Search Result for "consul": 
Wordnet 3.0

NOUN (1)

1. a diplomat appointed by a government to protect its commercial interests and help its citizens in a foreign country;


The Collaborative International Dictionary of English v.0.48:

Consul \Con"sul\ (k[o^]n"s[u^]l), n. [L., prob. fr. consulere to deliberate. See Consult.] 1. (Rom. Antiq.) One of the two chief magistrates of the republic. [1913 Webster] Note: They were chosen annually, originally from the patricians only, but later from the plebeians also. [1913 Webster] 2. A senator; a counselor. [Obs.] [1913 Webster] Many of the consuls, raised and met, Are at the duke's already. --Shak. [1913 Webster] With kings and consuls of the earth. --Job. iii. 14 (Douay Ver. ) [1913 Webster] 3. (Fr. Hist.) One of the three chief magistrates of France from 1799 to 1804, who were called, respectively, first, second, and third consul. [1913 Webster] 4. An official commissioned to reside in some foreign country, to care for the commercial interests of the citizens of the appointing government, and to protect its seamen. [1913 Webster] Consul general, a consul of the first rank, stationed in an important place, or having jurisdiction in several places or over several consuls. Vice consul, a consular officer holding the place of a consul during the consul's absence or after he has been relieved. [1913 Webster]
WordNet (r) 3.0 (2006):

consul n 1: a diplomat appointed by a government to protect its commercial interests and help its citizens in a foreign country
The Free On-line Dictionary of Computing (19 January 2023):

Consul A constraint-based declarative language based on axiomatic set theory and designed for parallel execution on MIMD architectures. Consul's fundamental data type is the set and its fundamental operators are the logical connectives ("and", "or", "not") and quantifiers ("forall", "exists").

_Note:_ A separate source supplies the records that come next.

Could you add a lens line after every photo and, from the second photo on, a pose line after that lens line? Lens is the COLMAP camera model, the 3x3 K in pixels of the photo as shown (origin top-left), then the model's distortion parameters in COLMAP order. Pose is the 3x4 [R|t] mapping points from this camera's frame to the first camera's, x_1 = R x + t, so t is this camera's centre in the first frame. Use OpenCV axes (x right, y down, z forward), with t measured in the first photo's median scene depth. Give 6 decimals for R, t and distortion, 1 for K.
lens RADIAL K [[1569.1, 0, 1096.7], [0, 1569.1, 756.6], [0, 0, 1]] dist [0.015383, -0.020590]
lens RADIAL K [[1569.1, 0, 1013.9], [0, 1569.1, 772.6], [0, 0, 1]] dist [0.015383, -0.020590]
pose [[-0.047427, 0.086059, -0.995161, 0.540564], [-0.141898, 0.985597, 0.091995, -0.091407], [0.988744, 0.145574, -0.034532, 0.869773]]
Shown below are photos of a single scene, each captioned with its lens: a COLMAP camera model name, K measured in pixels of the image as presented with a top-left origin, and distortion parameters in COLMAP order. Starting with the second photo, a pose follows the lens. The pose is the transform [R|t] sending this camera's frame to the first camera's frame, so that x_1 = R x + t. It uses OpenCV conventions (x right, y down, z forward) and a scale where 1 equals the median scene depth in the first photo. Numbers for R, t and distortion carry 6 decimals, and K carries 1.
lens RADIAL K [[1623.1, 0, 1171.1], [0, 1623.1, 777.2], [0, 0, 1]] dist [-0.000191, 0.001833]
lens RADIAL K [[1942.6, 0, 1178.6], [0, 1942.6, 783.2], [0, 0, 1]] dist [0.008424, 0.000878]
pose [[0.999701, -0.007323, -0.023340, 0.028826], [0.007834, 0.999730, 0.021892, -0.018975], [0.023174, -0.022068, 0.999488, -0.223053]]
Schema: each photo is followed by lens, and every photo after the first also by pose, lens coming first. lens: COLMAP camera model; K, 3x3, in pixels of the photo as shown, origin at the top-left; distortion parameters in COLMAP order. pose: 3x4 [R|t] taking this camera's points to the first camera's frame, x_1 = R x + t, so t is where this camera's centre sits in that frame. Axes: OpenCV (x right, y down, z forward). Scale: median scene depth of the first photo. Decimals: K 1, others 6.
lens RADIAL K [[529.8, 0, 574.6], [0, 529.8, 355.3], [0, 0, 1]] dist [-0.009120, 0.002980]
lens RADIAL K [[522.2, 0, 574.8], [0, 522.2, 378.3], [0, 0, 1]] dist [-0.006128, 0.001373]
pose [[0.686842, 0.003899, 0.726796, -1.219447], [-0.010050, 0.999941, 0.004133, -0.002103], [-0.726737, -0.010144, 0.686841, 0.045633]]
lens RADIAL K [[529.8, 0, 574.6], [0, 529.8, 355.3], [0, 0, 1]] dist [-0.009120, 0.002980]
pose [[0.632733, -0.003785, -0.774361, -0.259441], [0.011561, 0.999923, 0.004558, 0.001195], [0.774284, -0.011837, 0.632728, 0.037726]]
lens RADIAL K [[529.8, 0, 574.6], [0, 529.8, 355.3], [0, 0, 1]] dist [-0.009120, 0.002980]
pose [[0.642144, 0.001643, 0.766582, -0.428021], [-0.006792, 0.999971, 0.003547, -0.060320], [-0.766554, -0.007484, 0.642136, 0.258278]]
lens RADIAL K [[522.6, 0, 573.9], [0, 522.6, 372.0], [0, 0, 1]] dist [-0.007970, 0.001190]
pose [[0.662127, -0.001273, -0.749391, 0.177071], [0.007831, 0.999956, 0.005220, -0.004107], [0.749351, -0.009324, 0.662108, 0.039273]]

It is written in Lisp-like syntax, e.g., (plus x y z) which means the relation x = y+z (not an assignment statement). ["Design of the CONSUL Programming Language", D. Baldwin, C. A. Quiroz Gonzalez, University of Rochester. Computer Science Department, TR208, 1987 Feb (http://hdl.handle.net/1802/6372)] ["Consul: A Parallel Constraint Language", D. Baldwin, IEEE Software 6(4):62-71, 1989 July (http://dx.doi.org/10.1109/52.31653)] (2014-10-04)
The Devil's Dictionary (1881-1906):

CONSUL, n. In American politics, a person who having failed to secure and office from the people is given one by the Administration on condition that he leave the country.